Het tweede voorontwerp “houdende maatregelen ter beheersing van een gezondheidscrisis in het domein van de volksgezondheid”, komt van de minister van Volksgezondheid. Het voorziet in de oprichting van een centrale databank van alle doktersvoorschriften, maar de Gegevensbeschermingsautoriteit sabelde die digitalisering met enkele pennentrekken neer in een advies van 25 februari 2021.

De coronavoorontwerpen zullen allicht dus nog een facelift krijgen. Wij nemen ze onder de loep wanneer de tijd ervoor rijp is.

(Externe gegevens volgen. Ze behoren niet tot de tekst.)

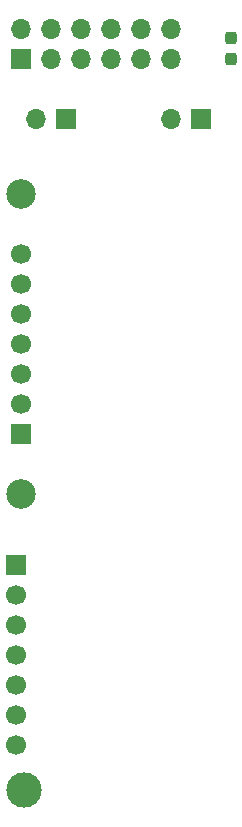
<source format=gts>
G04 #@! TF.GenerationSoftware,KiCad,Pcbnew,6.0.9-8da3e8f707~116~ubuntu20.04.1*
G04 #@! TF.CreationDate,2023-03-08T00:07:42+01:00*
G04 #@! TF.ProjectId,clocks_pmod,636c6f63-6b73-45f7-906d-6f642e6b6963,rev?*
G04 #@! TF.SameCoordinates,Original*
G04 #@! TF.FileFunction,Soldermask,Top*
G04 #@! TF.FilePolarity,Negative*
%FSLAX46Y46*%
G04 Gerber Fmt 4.6, Leading zero omitted, Abs format (unit mm)*
G04 Created by KiCad (PCBNEW 6.0.9-8da3e8f707~116~ubuntu20.04.1) date 2023-03-08 00:07:42*
%MOMM*%
%LPD*%
G01*
G04 APERTURE LIST*
G04 Aperture macros list*
%AMRoundRect*
0 Rectangle with rounded corners*
0 $1 Rounding radius*
0 $2 $3 $4 $5 $6 $7 $8 $9 X,Y pos of 4 corners*
0 Add a 4 corners polygon primitive as box body*
4,1,4,$2,$3,$4,$5,$6,$7,$8,$9,$2,$3,0*
0 Add four circle primitives for the rounded corners*
1,1,$1+$1,$2,$3*
1,1,$1+$1,$4,$5*
1,1,$1+$1,$6,$7*
1,1,$1+$1,$8,$9*
0 Add four rect primitives between the rounded corners*
20,1,$1+$1,$2,$3,$4,$5,0*
20,1,$1+$1,$4,$5,$6,$7,0*
20,1,$1+$1,$6,$7,$8,$9,0*
20,1,$1+$1,$8,$9,$2,$3,0*%
G04 Aperture macros list end*
%ADD10C,2.500000*%
%ADD11R,1.700000X1.700000*%
%ADD12C,1.700000*%
%ADD13C,3.000000*%
%ADD14RoundRect,0.237500X0.237500X-0.287500X0.237500X0.287500X-0.237500X0.287500X-0.237500X-0.287500X0*%
%ADD15O,1.700000X1.700000*%
G04 APERTURE END LIST*
D10*
X81280000Y-85090000D03*
X81280000Y-110490000D03*
D11*
X81280000Y-105410000D03*
D12*
X81280000Y-102870000D03*
X81280000Y-100330000D03*
X81280000Y-97790000D03*
X81280000Y-95250000D03*
X81280000Y-92710000D03*
X81280000Y-90170000D03*
D13*
X81534000Y-135509000D03*
D11*
X80899000Y-116459000D03*
D12*
X80899000Y-118999000D03*
X80899000Y-121539000D03*
X80899000Y-124079000D03*
X80899000Y-126619000D03*
X80899000Y-129159000D03*
X80899000Y-131699000D03*
D14*
X99060000Y-73660000D03*
X99060000Y-71910000D03*
D11*
X81280000Y-73660000D03*
D15*
X81280000Y-71120000D03*
X83820000Y-73660000D03*
X83820000Y-71120000D03*
X86360000Y-73660000D03*
X86360000Y-71120000D03*
X88900000Y-73660000D03*
X88900000Y-71120000D03*
X91440000Y-73660000D03*
X91440000Y-71120000D03*
X93980000Y-73660000D03*
X93980000Y-71120000D03*
D11*
X85090000Y-78740000D03*
D15*
X82550000Y-78740000D03*
D11*
X96520000Y-78740000D03*
D15*
X93980000Y-78740000D03*
M02*

</source>
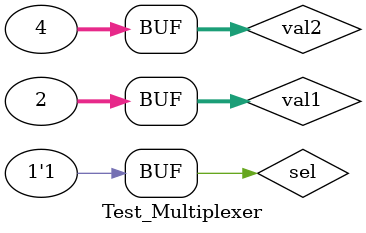
<source format=v>
`timescale 1ns / 1ps


module Test_Multiplexer;

	// Inputs
	reg [31:0] val1;
	reg [31:0] val2;
	reg sel;

	// Outputs
	wire [31:0] result;

	// Instantiate the Unit Under Test (UUT)
	Multiplexer_32bit uut (
		.val1(val1), 
		.val2(val2), 
		.sel(sel), 
		.result(result)
	);

	initial begin
		// Initialize Inputs
		val1 = 0;
		val2 = 0;
		sel = 0;

		// Wait 100 ns for global reset to finish
		#100;
        
		// Add stimulus here
		
		val1 = 1;
		val2 = 0;
		sel = 0;
		#100;
		
		val1 = 1;
		val2 = 1;
		sel = 0;
		#100;
		
		val1 = 0;
		val2 = 1;
		sel = 0;
		#100;
		
		val1 = 1;
		val2 = 0;
		sel = 1;
		#100;
		
		val1 = 0;
		val2 = 1;
		sel = 1;
		#100;

		val1 = 2;
		val2 = 4;
		sel = 1;
		#100;
		
	end
      
endmodule


</source>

Bij een andere stap in de overheidsdigitalisering, namelijk die van Justitie, wil ik wel even stilstaan. Het is nog zo één van die hedendaagse werken van Hercules, die de minister van Justitie zonder melancholie, maar integendeel met trompetgeschal op zich genomen heeft.

De uitdaging is groot genoeg. Van de 23.000 medewerkers van Justitie zijn er 8.000 die een computer gebruiken die meer dan acht jaar oud is. 10.000 computers zijn aan vervanging toe. Justitie werkt nog met Office 2013, een operating system dat Microsoft vanaf 2022 niet meer ondersteunt. Driekwart van de dossierbeheersystemen is meer dan 15 jaar oud. Onderhoudsbedrijven vinden geen informatici meer die ermee kunnen werken.

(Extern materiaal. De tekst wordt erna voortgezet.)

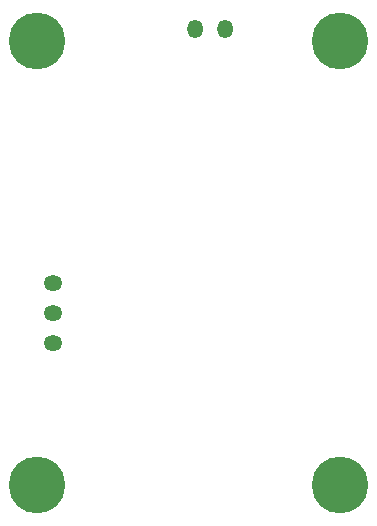
<source format=gbr>
G04 DipTrace 3.1.0.1*
G04 lt3757_nixie_power_supply_nosnub-route-5.BottomPaste.gbr*
%MOIN*%
G04 #@! TF.FileFunction,Paste,Bot*
G04 #@! TF.Part,Single*
%ADD46O,0.061969X0.051969*%
%ADD54C,0.188819*%
%ADD62O,0.051969X0.061969*%
%FSLAX26Y26*%
G04*
G70*
G90*
G75*
G01*
G04 BotPaste*
%LPD*%
D62*
X1145984Y2039685D3*
X1045984D3*
D54*
X520000Y2000315D3*
X1527874D3*
X520000Y520000D3*
X1527874D3*
D46*
X571181Y1094803D3*
Y994803D3*
Y1194803D3*
M02*

</source>
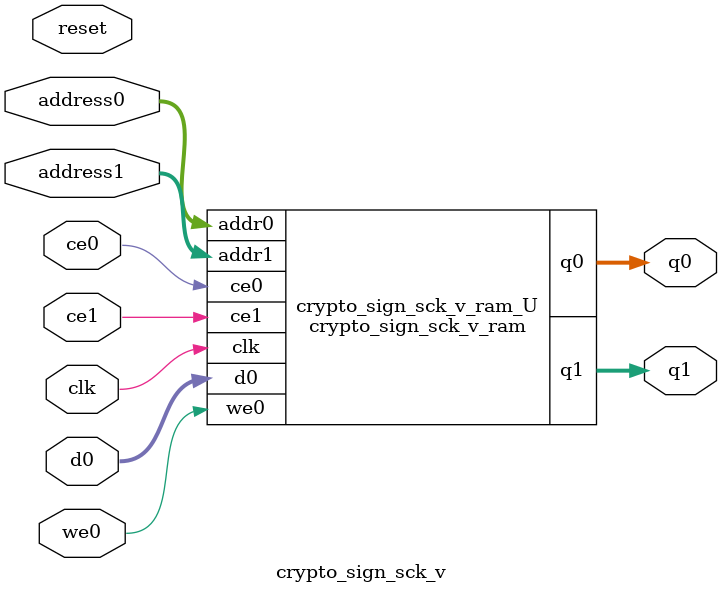
<source format=v>

`timescale 1 ns / 1 ps
module crypto_sign_sck_v_ram (addr0, ce0, d0, we0, q0, addr1, ce1, q1,  clk);

parameter DWIDTH = 32;
parameter AWIDTH = 5;
parameter MEM_SIZE = 32;

input[AWIDTH-1:0] addr0;
input ce0;
input[DWIDTH-1:0] d0;
input we0;
output reg[DWIDTH-1:0] q0;
input[AWIDTH-1:0] addr1;
input ce1;
output reg[DWIDTH-1:0] q1;
input clk;

(* ram_style = "block" *)reg [DWIDTH-1:0] ram[0:MEM_SIZE-1];




always @(posedge clk)  
begin 
    if (ce0) 
    begin
        if (we0) 
        begin 
            ram[addr0] <= d0; 
            q0 <= d0;
        end 
        else 
            q0 <= ram[addr0];
    end
end


always @(posedge clk)  
begin 
    if (ce1) 
    begin
            q1 <= ram[addr1];
    end
end


endmodule


`timescale 1 ns / 1 ps
module crypto_sign_sck_v(
    reset,
    clk,
    address0,
    ce0,
    we0,
    d0,
    q0,
    address1,
    ce1,
    q1);

parameter DataWidth = 32'd32;
parameter AddressRange = 32'd32;
parameter AddressWidth = 32'd5;
input reset;
input clk;
input[AddressWidth - 1:0] address0;
input ce0;
input we0;
input[DataWidth - 1:0] d0;
output[DataWidth - 1:0] q0;
input[AddressWidth - 1:0] address1;
input ce1;
output[DataWidth - 1:0] q1;



crypto_sign_sck_v_ram crypto_sign_sck_v_ram_U(
    .clk( clk ),
    .addr0( address0 ),
    .ce0( ce0 ),
    .d0( d0 ),
    .we0( we0 ),
    .q0( q0 ),
    .addr1( address1 ),
    .ce1( ce1 ),
    .q1( q1 ));

endmodule


</source>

Politiek is de kunst van het haalbare. Dus zullen de vrijgemaakte budgetten in de eerste plaats gaan naar de vervanging van aftandse apparatuur en programmatuur, en dit nog in 2021. Een hele job, maar wie van zover komt, boekt snel tastbare resultaten. Wij duimen voor succes.

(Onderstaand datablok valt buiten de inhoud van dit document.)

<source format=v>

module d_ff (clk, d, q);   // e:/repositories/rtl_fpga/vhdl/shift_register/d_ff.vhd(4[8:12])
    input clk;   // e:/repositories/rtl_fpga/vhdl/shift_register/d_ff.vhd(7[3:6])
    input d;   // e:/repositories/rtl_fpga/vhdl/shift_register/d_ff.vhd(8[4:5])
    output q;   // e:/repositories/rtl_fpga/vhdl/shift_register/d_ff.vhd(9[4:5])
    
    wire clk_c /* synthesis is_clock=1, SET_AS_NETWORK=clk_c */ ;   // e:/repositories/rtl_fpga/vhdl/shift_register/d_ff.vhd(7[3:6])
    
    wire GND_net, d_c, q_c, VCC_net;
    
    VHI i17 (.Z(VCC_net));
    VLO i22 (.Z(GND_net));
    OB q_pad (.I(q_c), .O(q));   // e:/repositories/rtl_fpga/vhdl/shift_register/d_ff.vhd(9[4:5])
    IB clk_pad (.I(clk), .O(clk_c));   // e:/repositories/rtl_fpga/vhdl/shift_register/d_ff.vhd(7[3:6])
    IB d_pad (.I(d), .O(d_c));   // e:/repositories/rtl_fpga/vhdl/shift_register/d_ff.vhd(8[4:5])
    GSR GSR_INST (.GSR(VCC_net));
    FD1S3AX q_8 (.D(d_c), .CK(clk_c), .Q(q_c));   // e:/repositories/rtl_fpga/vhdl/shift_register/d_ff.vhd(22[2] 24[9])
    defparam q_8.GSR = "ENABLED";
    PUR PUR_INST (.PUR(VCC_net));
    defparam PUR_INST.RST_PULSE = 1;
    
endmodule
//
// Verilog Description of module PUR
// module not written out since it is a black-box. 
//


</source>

Daarmee belanden wij bij de tragere delen van het trompetconcerto. Lento poco allegro: die grote vervangoperatie krijgt immers voorrang op andere projecten.

In een artikel in De Standaard van 4 februari liet de minister optekenen: “Advocaten, magistraten en betrokken partijen moeten zo ook vanop afstand toegang krijgen tot de [straf]dossiers. ‘Nu kunnen advocaten dit alleen doen op de computers van de griffie van de rechtbank. Het leidt tot kafkaiaanse situaties waarbij ze met hun gsm foto’s nemen van het computerscherm.’” Inderdaad. Op die toegang vanaf de eigen computer dringen wij al geruime tijd en met klem aan. Helaas echter, prioriteiten zijn prioriteiten, de middelen zijn schaars. En dus horen wij dat die toegang, die anno 2021 niet alleen allang gerealiseerd had moeten zijn, en essentieel is om de wapengelijkheid met het openbaar ministerie te waarborgen, pas ten vroegste tegen eind 2021 in het vooruitzicht gesteld wordt. In de eerste lockdown hebben de advocaten van balie Charleroi – jawel – nochtans toegang gekregen tot die strafdossiers vanop de eigen werkplek, maar wegens een niet nader toegelicht veiligheidsprobleem is dat experiment beëindigd.

Een ander project dat ons ter harte gaat, is de digitalisering van de collectieve schuldenregeling en daarin vooral het centraal register. De wet heeft al in 2016 het beheer daarvan toegewezen aan de OVB en de OBFG, terwijl Justitie de oprichtings- en beheerskosten zou financieren. Naar betreurenswaardige gewoonte is dat laatste niet gebeurd. Nu de coronacrisis doet vrezen dat er meer mensen in armoede terechtkomen is er haast geboden. Volgens alle redelijke schattingen is die digitalisering daarbij een win-win. De balie staat klaar om de uitdaging aan te gaan, en de overheid bespaart jaarlijks 3 tot 4 miljoen euro die aan andere dingen besteed kunnen worden.

Natuurlijk reikt de digitalisering van Justitie veel verder dan die twee zaken. De digitale rol, de beschikbaarheid van alle vonnissen en arresten in gepseudonimiseerde vorm, de J-box, het elektronisch pv, ga zo maar door. Iedereen begrijpt dat dit een meerjarenplan is, hoe urgent het allemaal ook is.

Op gevaar af verzeild te raken in gezeur, tegen het advies van de scherpste artsen in, pleit ik voor bijsturing in de prioriteiten en de realisering van de twee geciteerde quick wins. De balie is bereid haar deel van het werk te verrichten.